» **GIVEN ENTRIES**:
══════════════════════════════
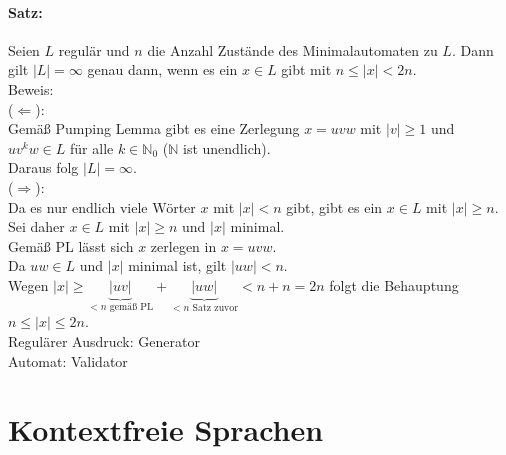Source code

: \documentclass{scrreprt}
\begin{document}
\paragraph{Satz:} Seien $L$ regulär und $n$ die Anzahl Zustände des Minimalautomaten zu $L$. Dann gilt $|L| = \infty$ genau dann, wenn es ein $x \in L$ gibt mit $n\leq  |x| < 2n$.\\
Beweis:\\
($\Leftarrow$):\\
Gemäß Pumping Lemma gibt es eine Zerlegung $x=uvw$ mit $|v| \geq 1$ und $uv^kw\in L$ für alle $k \in \mathbb{N}_0$ ($\mathbb{N}$ ist unendlich).\\
Daraus folg $|L|=\infty$.\\
($\Rightarrow$):\\
Da es nur endlich viele Wörter $x$ mit $|x|<n$ gibt, gibt es ein $x\in L$ mit $|x|\geq n$.\\
Sei daher $x\in L$ mit $|x| \geq n$ und $|x|$ minimal.\\
Gemäß PL lässt sich $x$ zerlegen in $x=uvw$.\\
Da $uw \in L$ und $|x|$ minimal ist, gilt $|uw|<n$.\\
Wegen $|x|\geq \underbrace{|uv|}_{<n \text{ gemäß PL}}+\underbrace{|uw|}_{<n \text{ Satz zuvor}}<n+n=2n$ folgt die Behauptung $n \leq |x| \leq 2n$. \\
Regulärer Ausdruck: Generator\\
Automat: Validator
\section{Kontextfreie Sprachen}
\end{document}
══════════════════════════════
Everything in the entries above should be written out again exactly, except the images.

Source code

: \documentclass{scrreprt}
\begin{document}
\paragraph{Satz:} Seien $L$ regulär und $n$ die Anzahl Zustände des Minimalautomaten zu $L$. Dann gilt $|L| = \infty$ genau dann, wenn es ein $x \in L$ gibt mit $n\leq  |x| < 2n$.\\
Beweis:\\
($\Leftarrow$):\\
Gemäß Pumping Lemma gibt es eine Zerlegung $x=uvw$ mit $|v| \geq 1$ und $uv^kw\in L$ für alle $k \in \mathbb{N}_0$ ($\mathbb{N}$ ist unendlich).\\
Daraus folg $|L|=\infty$.\\
($\Rightarrow$):\\
Da es nur endlich viele Wörter $x$ mit $|x|<n$ gibt, gibt es ein $x\in L$ mit $|x|\geq n$.\\
Sei daher $x\in L$ mit $|x| \geq n$ und $|x|$ minimal.\\
Gemäß PL lässt sich $x$ zerlegen in $x=uvw$.\\
Da $uw \in L$ und $|x|$ minimal ist, gilt $|uw|<n$.\\
Wegen $|x|\geq \underbrace{|uv|}_{<n \text{ gemäß PL}}+\underbrace{|uw|}_{<n \text{ Satz zuvor}}<n+n=2n$ folgt die Behauptung $n \leq |x| \leq 2n$. \\
Regulärer Ausdruck: Generator\\
Automat: Validator
\section{Kontextfreie Sprachen}
\end{document}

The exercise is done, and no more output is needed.